The world's leading poker book publisher

Warming Up For Your Session

13/08/2019 by Matt Affleck
Mindset
D&B MAGAZINE

Athletes in all sports spend anywhere from 30-60 minutes (or more) warming up their body for competition. They do this for many reasons, but two of the most important are preventing injury and starting the competition at 100% of their ability. Now injury prevention is not a big concern in the poker world, but I am a strong believer that the second reason applies directly to poker and is often ignored. The one key difference is that poker players don’t need to warm up their body, they need to warm up their BRAIN.

After 10 years of traveling the poker circuit and playing for a living, I have noticed some trends in my game when I do my full warm up routine compared no warmup and jumping straight into the game. It is not uncommon to see fellow professionals’ roll out of bed at 11:50 for a noon start in a $5,000 main event. I personally think that these players are putting themselves at a disadvantage in the tournament. I understand that some players late register tournaments because it gives them a better hourly rate. However, most players use this as a crutch and excuse to show up unprepared for tournaments.

Before we look into my pregame routine, lets look at a few benefits and reasons you would want to implement this into your poker game. First, the most important decision of your day may come in your first hand dealt. Rolling into the session unprepared leads to a slower thought process, less precise decision making, and general unpreparedness for the situation. This could lead to you starting from behind in your session. I want to use my warmup routine to help get the neurons firing in my brain. I want to come out ready to fight at the beginning of my session to maximize hourly rate. I don’t want to use the first 30 minutes of my session to warm up, just like a basketball team doesn’t want to use the first 30 minutes of a game to warm up.

Second thing I like to get from my warmup routine is developing a game plan for the session. This is not necessarily just strategic concepts to focus on for the session. I like to review points of emphasizes in my game, areas I have been looking to improve.

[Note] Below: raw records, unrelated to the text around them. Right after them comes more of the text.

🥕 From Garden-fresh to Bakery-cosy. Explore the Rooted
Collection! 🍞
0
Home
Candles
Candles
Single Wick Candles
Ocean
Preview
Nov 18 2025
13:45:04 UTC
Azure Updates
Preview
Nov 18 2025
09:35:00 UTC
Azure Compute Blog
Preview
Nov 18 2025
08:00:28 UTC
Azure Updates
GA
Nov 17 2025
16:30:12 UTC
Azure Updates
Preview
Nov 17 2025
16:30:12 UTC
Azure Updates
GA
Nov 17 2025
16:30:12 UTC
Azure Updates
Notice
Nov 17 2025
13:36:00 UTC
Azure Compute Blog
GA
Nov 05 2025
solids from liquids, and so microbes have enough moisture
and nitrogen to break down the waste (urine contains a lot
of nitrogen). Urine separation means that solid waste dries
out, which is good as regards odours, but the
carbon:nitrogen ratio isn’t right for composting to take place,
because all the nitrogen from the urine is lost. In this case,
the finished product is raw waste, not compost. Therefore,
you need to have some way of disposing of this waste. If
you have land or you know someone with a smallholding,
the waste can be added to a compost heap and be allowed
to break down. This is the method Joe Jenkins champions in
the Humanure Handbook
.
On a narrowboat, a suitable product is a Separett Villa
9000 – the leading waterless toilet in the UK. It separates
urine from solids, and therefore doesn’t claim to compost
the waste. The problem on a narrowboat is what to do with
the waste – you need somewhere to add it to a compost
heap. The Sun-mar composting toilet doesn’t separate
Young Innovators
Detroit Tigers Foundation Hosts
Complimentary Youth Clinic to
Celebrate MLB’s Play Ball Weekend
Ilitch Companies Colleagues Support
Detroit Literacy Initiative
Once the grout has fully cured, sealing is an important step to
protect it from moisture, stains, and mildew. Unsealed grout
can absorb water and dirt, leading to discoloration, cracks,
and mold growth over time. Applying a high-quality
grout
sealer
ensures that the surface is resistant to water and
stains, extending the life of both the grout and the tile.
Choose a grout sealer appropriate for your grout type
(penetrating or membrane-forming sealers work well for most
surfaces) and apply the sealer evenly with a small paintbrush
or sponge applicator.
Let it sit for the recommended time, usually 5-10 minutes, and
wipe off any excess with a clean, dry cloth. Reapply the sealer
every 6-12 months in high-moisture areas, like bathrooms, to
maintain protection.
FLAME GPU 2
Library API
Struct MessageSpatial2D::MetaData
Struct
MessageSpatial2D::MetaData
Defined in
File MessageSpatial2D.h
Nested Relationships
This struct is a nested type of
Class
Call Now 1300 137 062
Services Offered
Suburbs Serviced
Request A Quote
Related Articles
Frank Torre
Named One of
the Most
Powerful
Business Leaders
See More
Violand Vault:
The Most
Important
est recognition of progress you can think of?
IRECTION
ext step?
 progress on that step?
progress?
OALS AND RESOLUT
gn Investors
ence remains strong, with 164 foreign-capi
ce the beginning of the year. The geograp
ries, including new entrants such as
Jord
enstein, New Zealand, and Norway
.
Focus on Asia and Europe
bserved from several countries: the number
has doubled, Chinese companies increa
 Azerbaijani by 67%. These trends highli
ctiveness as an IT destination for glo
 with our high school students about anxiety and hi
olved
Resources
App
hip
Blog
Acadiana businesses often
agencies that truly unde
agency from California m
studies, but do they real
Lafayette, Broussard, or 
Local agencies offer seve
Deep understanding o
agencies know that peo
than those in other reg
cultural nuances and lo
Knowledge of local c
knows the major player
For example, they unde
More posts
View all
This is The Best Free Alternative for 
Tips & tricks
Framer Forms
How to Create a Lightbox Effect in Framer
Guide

I like to make goals in terms of both my strategic and mental game that I need to put extra focus on to perform at my peak. I would relate this to an NFL team emphasizing eliminating the big play, or reducing turnovers in a game. They put extra emphasis on things that may have extra emphasis on the outcome. For me, this may be simple things like remaining patient, or look closely for extra spots to check-raise flops.

Finally, a good warmup routine helps me get into the Zone during my session. Jared Tendler has two great poker books “The Mental Game of Poker” one and two where he discusses Zone play in depth. I recommend checking both books out if you haven’t. The key point is that playing in the Zone is not random. There are specific events and reasons why you play in the Zone sometimes, while other times you struggle. Learning what reasons help you get into the Zone and reviewing them prior to sessions will increase your chances of getting into the Zone for that session.

1) Lumosity.com – I like to play 10 minutes on Lumosity.com prior to sessions to help warm up my brain. They describe themselves as a brain training app. Thru various games they help train your brain in memory, focus, attention and cognitive function. I find this as a great way to get my brain to transition into critical thinking mode to help with decision making processes later.

2) Review hands of your own or on PokerCoaching.com – Transition your mind into poker mode. I will review hands from my previous sessions and visit important spots I had. My goal is to get my mind fully into poker mode.

3) Write down my to-do list – This is a simple step that helps me focus a ton. I simply write down everything I must do outside of poker. This gets it out of my mind, so I don’t have to think about what I am forgetting while playing. I want all my attention on poker while playing.

4) Goals – I will review my own goals for the year, month, and make goals for this session. I will take a second to deeply think and visualize every goal. This helps me build motivation and excitement for my upcoming session.

Sometimes I have more time and will expand some of these, but this is a nice warmup that I can do in 30-45 minutes prior to playing. Personally, I noticed a huge difference in the quality of my play when I take the time to warm up in this way prior to playing.

Remember, just like athletes, we need to warm up our BRAINS prior to playing to help play our best and gives us the best chance of success.